In late March the Coronavirus Aid, Relief, and Economic Security (CARES) Act was signed into law, which provided $2 trillion in relief for those affected by the coronavirus pandemic, including $100 billion to allocated to hospitals and other healthcare entities. The latest relief package passed signed by President Trump provides an additional $75 billion in emergency funding for hospitals. These funds are intended to help hospitals stabilize their finances as they face short term challenges of managing COVID-19. While debate about the appropriate level of financial support that hospitals should receive is ongoing, it is worth taking a look at the financial outlook and viability of hospitals going into the crisis.
In recent years, the hospital sector on the whole has been financially sound. In general, hospitals have improved patient outcomes and their productivity in delivering care. Hospitals have developed new systems and partnerships as payers have trended toward value-based payments and other new payment models. But it is important to note this masks uneven performance across the sector.
The coronavirus pandemic is a major shock to hospital finances, putting pressure on budgets from two sides. Most significantly, the vast majority of elective surgeries and preventative procedures have been postponed, which has led to decreased revenue. Surprisingly, while headlines have featured emergency rooms at capacity and calls for more ER and intensive care providers, many hospital workers have been furloughed. At the same time, hospitals are facing spending pressures to acquire equipment and supplies to meet the projected surge of COVID-19 patients.
Given this dynamic and challenging situation, the financial sustainability of hospitals is critically important, if for no other reason than the threat of a second wave of COVID-19 infections some months from now. As policymakers consider how to proceed in allocating resources, good information on the financial situation of hospitals is critically important.
Below is a map-based database on the baseline position of hospitals, before COVID-19, using the most recent reporting by hospitals to the federal government (with reporting periods ending mostly commonly in the fourth quarter of 2018). The database can be searched by geography.
Above, the map above shows total hospital income, annualized in millions. Negative income is represented by red dots and positive income by green dots. The larger the dot, the greater the absolute value of the datapoint. When hovering over a datapoint, the user can view the reporting period, as well as the margin based on income (%) and whether or not the data is winsorized. To search by state, city or ZIP code, or by data values, use the table filters on the right.
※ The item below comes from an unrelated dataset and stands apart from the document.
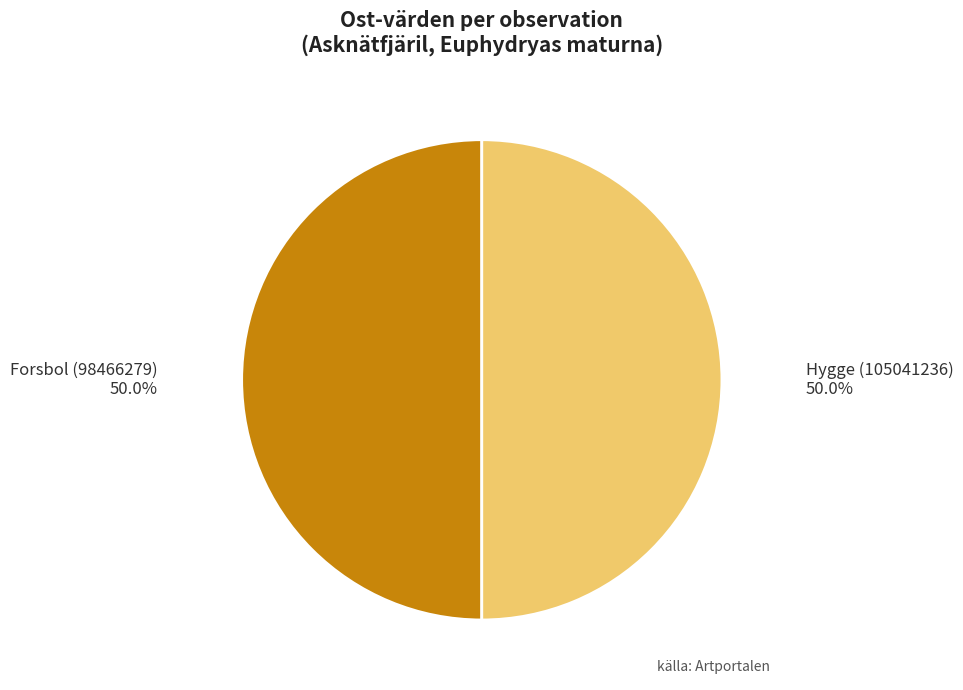

Count the number of slices in the pie.

2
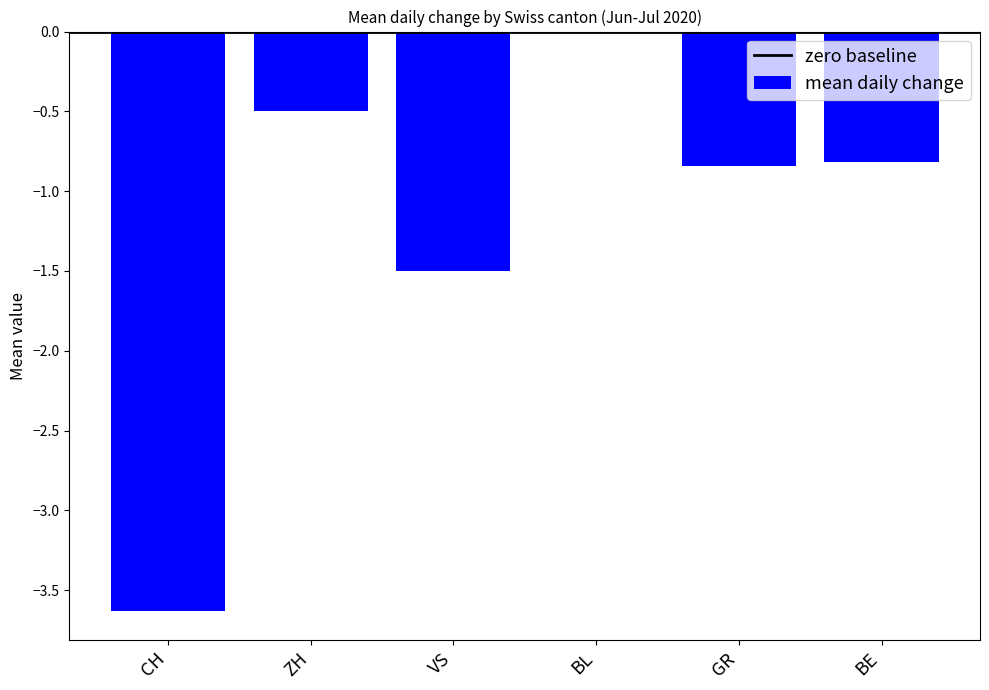

True or false: the data shows -0.5 at ZH.

True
Using the tabs at the top, users can navigate to a second map developed from margin based on income (%) data.
- 64 percent of hospitals reported positive financial gains, defined by revenues reported exceeding costs. The average hospital reported a $13.5 million surplus. The average margin (income divided by revenues) was 2.9 percent.
- Beyond these averages, there are significant differences in performance. The top quarter of hospitals had positive and sizable margins (19.4% on average), while the bottom quarter had large negative margins (-14.5% on average).
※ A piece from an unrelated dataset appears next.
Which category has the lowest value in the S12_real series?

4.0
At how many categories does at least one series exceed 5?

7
- Publicly-owned hospitals, which account for 8 percent of all hospitals and are ineligible for CARES Act funding, have margins that averaged +3.0 percent in their most recent reporting (most commonly ending in the fourth quarter of 2018).
- Margins at Critical Access Hospitals, typically high need hospitals in rural areas, have been lower than those at other hospitals (1.2% on average, versus 3.6%)
These differences are policy-relevant and show that a one-size-fits-all solution is probably not the best one. Hospitals are in very different circumstances and are being impacted in different ways by the coronavirus. Understanding these differences and their implications is critical. Policymakers should be well aware of the long-term fiscal health of these hospitals as they consider allocation of resources and other measures that might be taken.
The primary data source is the Healthcare Cost Report Information System (HCRIS). In particular, I use the “cost report” filed most recently by each hospital. HCRIS reports total (net) income, revenues, provider type, provider location, provider status (value of 3 for termination excluded), critical access status, public ownership, reporting period(s), and Medicare provider number. I identified hospitals using the provider category code (values of 1 or 11, the latter for critical access). Income was annualized based on total days included in reporting period(s). Margins were calculated as (un-annualized) income divided by revenues. Specifically, in worksheet G3, line 29 was divided by the sum of lines 3 and 25; where line 25 was not reported, the value was treated as a zero. Financial outcomes were winsorized at the 1st and 99th percentiles of their distributions. Geocoordinates were obtained from the American Hospital Association Annual Survey (2015); where unavailable, hospital locations were geocoded.